I felt a culture-bump when I first arrived, but the family's warmth, sincerity and generosity allowed me to quickly adjust. While there, I learned to be more thankful for everything that I have, and was very grateful for all of the resources and knowledge that they gave me to understand this seemingly basic concept. Since I spent five nights there, we had lots of time to engage in deep conversations concerning religion, psychology, and many othersubjects that are difficult for me to condense. I let myself be very open-minded, and embraced the information they provided and the philosophies that they spoke of. In the end, I enjoyed myself greatly, nurtured my sense of self-awareness and familiarized myself with the concept of humility. I strongly recommend any eager visitors/volunteers to carefully read their website (the "Volunteers" page) before going, and to email Lorraine and/or Joanna with any questions.
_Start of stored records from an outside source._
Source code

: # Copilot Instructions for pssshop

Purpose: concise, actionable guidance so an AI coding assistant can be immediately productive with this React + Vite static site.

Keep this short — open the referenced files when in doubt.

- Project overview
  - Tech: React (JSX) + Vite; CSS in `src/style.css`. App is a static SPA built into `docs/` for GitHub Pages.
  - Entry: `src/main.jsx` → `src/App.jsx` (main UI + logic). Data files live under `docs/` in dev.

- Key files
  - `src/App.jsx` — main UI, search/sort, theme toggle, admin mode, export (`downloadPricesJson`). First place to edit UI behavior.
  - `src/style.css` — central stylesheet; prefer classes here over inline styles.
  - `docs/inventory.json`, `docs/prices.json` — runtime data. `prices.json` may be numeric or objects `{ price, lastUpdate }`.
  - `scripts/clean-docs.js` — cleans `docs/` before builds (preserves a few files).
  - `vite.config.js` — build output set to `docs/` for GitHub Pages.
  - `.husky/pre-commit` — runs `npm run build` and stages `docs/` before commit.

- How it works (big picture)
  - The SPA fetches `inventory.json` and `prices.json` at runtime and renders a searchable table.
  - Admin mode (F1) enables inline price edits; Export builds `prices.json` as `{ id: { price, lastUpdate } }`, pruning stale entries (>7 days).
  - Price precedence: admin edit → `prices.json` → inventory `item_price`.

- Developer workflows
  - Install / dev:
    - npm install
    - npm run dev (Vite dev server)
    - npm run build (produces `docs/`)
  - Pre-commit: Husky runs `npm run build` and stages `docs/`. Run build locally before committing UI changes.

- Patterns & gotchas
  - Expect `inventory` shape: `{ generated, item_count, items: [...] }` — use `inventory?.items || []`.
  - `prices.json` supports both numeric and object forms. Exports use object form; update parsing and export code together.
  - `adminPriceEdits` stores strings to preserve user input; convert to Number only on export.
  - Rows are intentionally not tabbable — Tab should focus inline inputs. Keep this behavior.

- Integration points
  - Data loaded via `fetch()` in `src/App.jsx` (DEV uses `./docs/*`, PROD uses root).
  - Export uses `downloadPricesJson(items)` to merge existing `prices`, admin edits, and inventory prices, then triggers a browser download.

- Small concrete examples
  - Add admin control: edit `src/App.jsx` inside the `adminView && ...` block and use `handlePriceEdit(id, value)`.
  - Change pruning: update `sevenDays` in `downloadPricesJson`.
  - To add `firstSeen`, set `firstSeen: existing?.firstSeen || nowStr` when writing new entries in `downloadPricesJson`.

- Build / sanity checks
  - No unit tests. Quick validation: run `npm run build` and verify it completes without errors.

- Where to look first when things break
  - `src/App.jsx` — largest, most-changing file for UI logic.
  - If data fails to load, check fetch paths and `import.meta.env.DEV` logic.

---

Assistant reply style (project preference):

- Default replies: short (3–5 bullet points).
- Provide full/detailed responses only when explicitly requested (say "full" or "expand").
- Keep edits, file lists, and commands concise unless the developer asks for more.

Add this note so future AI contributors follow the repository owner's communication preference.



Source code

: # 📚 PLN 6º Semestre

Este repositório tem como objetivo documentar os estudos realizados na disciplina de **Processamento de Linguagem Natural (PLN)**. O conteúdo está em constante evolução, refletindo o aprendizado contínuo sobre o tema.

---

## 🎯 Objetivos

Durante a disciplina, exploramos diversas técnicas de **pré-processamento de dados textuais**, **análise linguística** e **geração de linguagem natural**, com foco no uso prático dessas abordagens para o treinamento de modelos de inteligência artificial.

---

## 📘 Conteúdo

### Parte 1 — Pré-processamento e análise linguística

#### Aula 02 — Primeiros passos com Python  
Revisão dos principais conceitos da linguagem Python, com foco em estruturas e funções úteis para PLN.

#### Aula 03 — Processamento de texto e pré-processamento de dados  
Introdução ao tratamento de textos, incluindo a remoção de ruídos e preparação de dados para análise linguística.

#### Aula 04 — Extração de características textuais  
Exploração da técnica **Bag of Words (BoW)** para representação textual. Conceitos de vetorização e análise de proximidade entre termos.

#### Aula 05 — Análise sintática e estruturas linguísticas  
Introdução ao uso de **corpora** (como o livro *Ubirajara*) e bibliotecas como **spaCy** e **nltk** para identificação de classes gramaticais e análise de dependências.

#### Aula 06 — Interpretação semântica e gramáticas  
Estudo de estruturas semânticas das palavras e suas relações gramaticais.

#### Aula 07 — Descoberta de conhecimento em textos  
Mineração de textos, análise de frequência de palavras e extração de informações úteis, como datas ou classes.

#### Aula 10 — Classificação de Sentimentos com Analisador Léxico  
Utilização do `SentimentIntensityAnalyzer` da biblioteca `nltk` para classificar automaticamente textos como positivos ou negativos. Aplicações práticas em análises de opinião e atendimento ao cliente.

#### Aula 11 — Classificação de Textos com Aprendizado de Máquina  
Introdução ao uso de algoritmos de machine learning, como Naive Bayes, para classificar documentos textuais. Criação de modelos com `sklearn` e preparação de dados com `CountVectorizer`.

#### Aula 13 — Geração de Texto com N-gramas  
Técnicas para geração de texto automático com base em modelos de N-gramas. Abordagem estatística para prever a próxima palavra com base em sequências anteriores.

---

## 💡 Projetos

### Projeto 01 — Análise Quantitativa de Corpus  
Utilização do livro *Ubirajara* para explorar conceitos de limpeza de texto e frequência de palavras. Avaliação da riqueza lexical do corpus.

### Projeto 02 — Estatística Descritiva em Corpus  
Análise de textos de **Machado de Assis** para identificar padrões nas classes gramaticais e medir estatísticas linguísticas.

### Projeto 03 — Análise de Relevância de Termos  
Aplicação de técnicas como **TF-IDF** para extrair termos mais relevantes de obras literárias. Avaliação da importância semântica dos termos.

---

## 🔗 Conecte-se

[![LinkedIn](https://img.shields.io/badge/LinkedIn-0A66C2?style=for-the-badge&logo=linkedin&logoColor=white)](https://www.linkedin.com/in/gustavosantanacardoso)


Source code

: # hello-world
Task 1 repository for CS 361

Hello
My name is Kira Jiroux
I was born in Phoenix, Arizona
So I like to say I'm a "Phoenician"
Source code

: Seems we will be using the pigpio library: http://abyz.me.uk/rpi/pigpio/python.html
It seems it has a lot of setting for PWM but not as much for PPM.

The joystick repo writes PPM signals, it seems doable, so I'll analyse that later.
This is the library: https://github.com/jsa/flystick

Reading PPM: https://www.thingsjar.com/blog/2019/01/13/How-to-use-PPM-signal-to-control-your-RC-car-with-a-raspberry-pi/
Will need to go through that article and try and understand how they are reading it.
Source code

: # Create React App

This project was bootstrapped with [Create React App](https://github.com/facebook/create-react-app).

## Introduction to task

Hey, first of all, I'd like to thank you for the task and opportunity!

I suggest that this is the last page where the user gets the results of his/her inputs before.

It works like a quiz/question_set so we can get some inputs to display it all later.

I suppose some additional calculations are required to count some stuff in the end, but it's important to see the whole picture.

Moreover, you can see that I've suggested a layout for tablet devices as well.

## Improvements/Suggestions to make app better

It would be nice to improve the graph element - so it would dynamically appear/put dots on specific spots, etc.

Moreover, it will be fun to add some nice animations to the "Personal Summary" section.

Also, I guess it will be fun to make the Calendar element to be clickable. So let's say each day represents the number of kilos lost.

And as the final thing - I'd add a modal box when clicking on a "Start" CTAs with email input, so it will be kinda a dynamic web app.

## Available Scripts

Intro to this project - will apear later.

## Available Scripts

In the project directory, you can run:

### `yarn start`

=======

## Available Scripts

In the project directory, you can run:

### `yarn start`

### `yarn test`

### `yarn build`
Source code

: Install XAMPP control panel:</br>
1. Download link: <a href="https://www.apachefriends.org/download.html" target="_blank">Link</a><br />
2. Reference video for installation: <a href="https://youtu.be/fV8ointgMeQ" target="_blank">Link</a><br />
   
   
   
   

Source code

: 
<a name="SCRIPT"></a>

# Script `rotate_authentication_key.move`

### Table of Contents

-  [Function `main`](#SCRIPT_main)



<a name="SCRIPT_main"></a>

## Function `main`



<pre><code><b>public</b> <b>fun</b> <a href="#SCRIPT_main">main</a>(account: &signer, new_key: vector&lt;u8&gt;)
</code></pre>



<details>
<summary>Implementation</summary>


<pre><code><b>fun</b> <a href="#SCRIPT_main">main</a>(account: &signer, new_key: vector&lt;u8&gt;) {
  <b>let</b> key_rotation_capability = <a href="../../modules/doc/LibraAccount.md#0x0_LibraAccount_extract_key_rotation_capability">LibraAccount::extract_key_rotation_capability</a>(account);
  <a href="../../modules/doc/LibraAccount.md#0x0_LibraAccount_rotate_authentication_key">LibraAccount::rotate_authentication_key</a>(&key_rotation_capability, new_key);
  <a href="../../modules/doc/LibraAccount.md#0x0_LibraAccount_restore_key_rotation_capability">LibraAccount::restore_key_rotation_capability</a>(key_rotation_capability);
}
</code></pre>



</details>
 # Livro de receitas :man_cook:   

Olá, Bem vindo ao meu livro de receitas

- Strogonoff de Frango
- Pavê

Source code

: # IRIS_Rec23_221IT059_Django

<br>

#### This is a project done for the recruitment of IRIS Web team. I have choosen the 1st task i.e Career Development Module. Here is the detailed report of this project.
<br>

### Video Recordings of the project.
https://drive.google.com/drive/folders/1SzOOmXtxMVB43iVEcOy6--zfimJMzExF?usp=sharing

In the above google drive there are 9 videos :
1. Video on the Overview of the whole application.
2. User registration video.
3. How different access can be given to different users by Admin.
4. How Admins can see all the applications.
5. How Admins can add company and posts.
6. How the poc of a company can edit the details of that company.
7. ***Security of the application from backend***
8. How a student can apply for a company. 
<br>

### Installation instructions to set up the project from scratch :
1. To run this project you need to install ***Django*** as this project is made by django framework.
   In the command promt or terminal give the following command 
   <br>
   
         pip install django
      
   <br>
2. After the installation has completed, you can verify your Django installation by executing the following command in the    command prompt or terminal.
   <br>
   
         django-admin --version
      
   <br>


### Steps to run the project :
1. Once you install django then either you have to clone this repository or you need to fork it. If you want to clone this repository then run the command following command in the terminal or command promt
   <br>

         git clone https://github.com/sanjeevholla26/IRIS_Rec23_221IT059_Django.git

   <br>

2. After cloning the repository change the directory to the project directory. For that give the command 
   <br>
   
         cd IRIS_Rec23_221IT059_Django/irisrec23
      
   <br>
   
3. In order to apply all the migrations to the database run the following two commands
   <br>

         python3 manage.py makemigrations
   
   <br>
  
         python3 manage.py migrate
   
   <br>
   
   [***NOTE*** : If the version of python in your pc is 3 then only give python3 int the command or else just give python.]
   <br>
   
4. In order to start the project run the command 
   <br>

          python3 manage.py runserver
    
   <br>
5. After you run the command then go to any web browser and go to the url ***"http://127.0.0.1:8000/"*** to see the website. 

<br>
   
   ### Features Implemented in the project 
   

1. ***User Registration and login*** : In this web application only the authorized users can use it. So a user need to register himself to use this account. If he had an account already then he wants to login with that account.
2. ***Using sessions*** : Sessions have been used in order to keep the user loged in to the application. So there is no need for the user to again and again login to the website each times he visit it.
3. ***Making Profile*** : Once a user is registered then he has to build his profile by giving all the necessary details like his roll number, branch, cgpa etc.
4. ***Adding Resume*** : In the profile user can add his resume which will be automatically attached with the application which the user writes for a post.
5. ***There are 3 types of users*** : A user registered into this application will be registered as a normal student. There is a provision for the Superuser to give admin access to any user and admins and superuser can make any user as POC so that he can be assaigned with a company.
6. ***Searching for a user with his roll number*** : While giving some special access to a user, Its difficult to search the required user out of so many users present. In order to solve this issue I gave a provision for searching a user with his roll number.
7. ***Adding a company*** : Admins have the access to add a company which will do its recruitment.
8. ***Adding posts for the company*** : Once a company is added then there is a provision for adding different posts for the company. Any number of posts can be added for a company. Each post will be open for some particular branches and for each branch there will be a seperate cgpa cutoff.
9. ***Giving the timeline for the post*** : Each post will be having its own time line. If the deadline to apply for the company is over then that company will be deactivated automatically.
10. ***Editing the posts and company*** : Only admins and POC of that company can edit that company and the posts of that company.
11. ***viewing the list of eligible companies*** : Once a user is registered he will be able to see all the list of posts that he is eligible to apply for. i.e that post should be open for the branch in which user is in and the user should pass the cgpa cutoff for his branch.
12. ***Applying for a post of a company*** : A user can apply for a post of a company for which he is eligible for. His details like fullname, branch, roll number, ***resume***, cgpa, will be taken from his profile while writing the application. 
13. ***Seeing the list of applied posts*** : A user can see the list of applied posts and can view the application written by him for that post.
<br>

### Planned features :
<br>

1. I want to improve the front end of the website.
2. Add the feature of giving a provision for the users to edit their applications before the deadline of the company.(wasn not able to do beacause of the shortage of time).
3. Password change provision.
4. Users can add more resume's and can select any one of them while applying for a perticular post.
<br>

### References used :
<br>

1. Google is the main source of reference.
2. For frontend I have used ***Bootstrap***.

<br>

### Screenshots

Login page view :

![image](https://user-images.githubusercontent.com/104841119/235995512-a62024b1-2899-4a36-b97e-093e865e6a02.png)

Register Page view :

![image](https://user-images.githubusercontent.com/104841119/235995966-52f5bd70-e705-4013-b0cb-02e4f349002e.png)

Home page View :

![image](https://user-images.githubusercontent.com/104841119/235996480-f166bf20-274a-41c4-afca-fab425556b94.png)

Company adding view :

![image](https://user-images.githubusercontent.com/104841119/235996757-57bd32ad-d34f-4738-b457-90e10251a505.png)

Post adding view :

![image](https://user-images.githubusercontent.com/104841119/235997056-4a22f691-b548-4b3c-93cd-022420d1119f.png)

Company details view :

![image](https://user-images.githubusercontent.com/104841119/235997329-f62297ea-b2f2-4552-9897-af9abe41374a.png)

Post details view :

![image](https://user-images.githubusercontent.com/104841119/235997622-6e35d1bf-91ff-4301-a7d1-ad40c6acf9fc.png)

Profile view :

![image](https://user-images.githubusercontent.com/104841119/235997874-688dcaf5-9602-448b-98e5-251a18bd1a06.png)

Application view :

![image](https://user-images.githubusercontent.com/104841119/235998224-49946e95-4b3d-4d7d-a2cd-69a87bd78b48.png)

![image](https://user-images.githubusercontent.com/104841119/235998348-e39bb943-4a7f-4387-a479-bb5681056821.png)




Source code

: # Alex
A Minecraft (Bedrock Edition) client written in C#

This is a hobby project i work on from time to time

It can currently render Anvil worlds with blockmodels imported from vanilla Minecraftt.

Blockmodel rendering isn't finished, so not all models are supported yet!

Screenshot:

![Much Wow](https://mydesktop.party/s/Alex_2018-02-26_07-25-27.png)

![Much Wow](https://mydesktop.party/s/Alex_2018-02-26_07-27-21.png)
Prepare yourself for an unforgettable, deeply spiritual experience--my week there taught me things that I will take with me for the rest of my life. 

        I told my family all about the farm as soon as I came home. They were very intrigued by my stories and loved all of the pictures. I did feel a bit thrown-off and impatient when I first    arrived home: of course my routine was completely different.  I craved fresh air and the time to gather my thoughts without feeling distracted by my ever-growing to-do list. I also felt a little overwhelmed as I drove home and saw city skylines all around me and the chaotic drivers. It was a bit hard going to work the next day, mostly because I had to snap out of my pensive/relaxed state of mind and instead think very quickly and multi-task. I spent time in my garden that morning, helping my grandmother and sharing with her what I had learned. Whenever I felt that "culture bump"/aftershock that first week back home, I paused and remembered what was important. I think one of things that stayed with me most was the idea of "breadth and depth". For some reason, it's the phrase that I keep coming back to, and what helps me focus on my center and block out what's not important.

        I feel as though I learned a lot about myself while I was at the farm, both in terms of how I come across at times, what I valued both before and after the experience, and how much I  benefit from routine tasks that also allow time for self-reflection.  I realized that I felt very healthy from being outside all day in the sun, breathing fresh, garden air and eating delicious, fresh food that was a result of (some of) my efforts. My level of self-awareness was heightened, and I feel less compelled to "prove things" to both myself and to others. I have learned to keep certain thoughts and feelings within and not necessarily share everything. I've learned to value my alone-time and to feel more comfortable with feeling independent. I still channel the idea of "depth" when I'm overwhelmed by things that seem much more important than they actually are. I've definitely gained more perspective. Finally, I value humility much more now--I respect it in others and feel more conscious of it.